Rechtliche Beurteilung

Der gegen diese Entscheidung gerichtete Revisionsrekurs der Republik Österreich (Bund) ist zulässig und berechtigt:

1. Streitpunkt im gegenständlichen Verfahren ist, in welchem Rang die Pauschalgebühr für die Bestätigung der Pflegschaftsrechnung (TP 7 lit c Z 2 GGG) zu befriedigen ist. Bei der Frage des Befriedigungsrangs von Kosten handelt es sich nach nunmehr herrschender Rechtsprechung nicht um eine Entscheidung im Kostenpunkt (RIS‑Justiz RS0044267 [T2]; RS0007399 [T1]; vgl Zechner in Fasching/Konecny² § 528 ZPO Rz 141; E. Kodek in Rechberger, ZPO³ § 528 Rz 38 jeweils mwN). Der Revisionsrekurs ist daher nicht nach § 62 Abs 2 AußStrG jedenfalls unzulässig.
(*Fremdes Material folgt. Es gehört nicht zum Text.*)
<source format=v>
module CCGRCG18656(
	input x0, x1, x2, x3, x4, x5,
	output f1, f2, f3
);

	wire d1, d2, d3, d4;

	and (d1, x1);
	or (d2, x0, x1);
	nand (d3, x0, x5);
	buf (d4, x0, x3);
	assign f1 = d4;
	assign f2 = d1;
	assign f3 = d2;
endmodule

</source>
2. Die Revisionsrekurswerberin ist rechtsmittellegitimiert, weil jedem Verlassenschaftsgläubiger das Recht zusteht, die Überlassung an Zahlungs statt und damit auch die in diesem Beschluss erfolgte Art der Aufteilung der vorhandenen Aktiven unter mehrere Gläubiger zu bekämpfen (1 Ob 631/90 mwN; RIS‑Justiz RS0006659).
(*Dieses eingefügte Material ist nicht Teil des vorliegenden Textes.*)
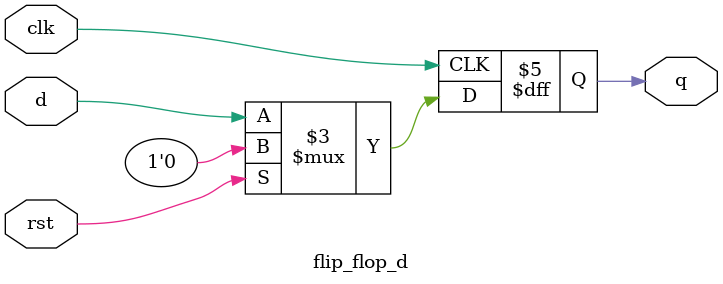
<source format=sv>
module flip_flop_d #(
    parameter WIDTH = 1
) (
    input  logic clk,
    input  logic rst,
    input  logic [WIDTH-1:0] d,
    output logic [WIDTH-1:0] q
);

    always_ff @(posedge clk) begin
        if (rst) begin
            q <= '0;
        end else begin
            q <= d;
        end
    end

endmodule

</source>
3. In der Sache hat der Oberste Gerichtshof in der Entscheidung 10 Ob 21/12d ausgesprochen, dass die Gerichtsgebühr für die Bestätigung der Schlussrechnung des Sachwalters (TP 7 lit c Z 2 GGG) als Masseforderung im Sinn von § 154 Abs 2 Z 1 AußStrG iVm § 46 Z 2 IO vorrangig zu berichtigen ist. Maßgebender Zeitpunkt für die Qualifikation einer Forderung als Masseforderung ist bei einer Überlassung an Zahlungs statt der Tod des Erblassers (vgl RIS‑Justiz RS0013034; RS0007622 [T5]). Der die Gebührenpflicht auslösende Sachverhalt ist hier die Bestätigung der Schlussrechnung durch das Pflegschaftsgericht, die zwangsläufig nach diesem Zeitpunkt erfolgt. Damit ist der Tatbestand von § 46 Z 2 IO erfüllt.

4. Dieser Rechtsprechung folgend sind die Beschlüsse der Vorinstanzen, die im Übrigen unbekämpft geblieben sind, dahin abzuändern, dass die strittige Gebührenforderung als Masseforderung im Sinn von § 154 Abs 2 Z 1 AußStrG iVm § 46 Z 2 IO festgestellt und der Nachlass in diesem Umfang der Republik Österreich (Bund) zur vollständigen Berichtigung ihrer Forderung überlassen wird. Die Zuweisungen an den Gerichtskommissär und den Sachwalter (hinsichtlich seiner bevorrechteten Forderung) bleiben davon unberührt, jene an die übrigen Gläubiger, deren Forderungen unter § 154 Abs 2 Z 3 AußStrG fallen und an die im Verhältnis der Höhe ihrer Forderungen zu verteilen ist, vermindert sich in entsprechender Höhe.

5. Die Änderungen der Vollzugs‑ und Auszahlungsanordnung, die sich aus dieser Entscheidung ergeben, obliegen dem Erstgericht.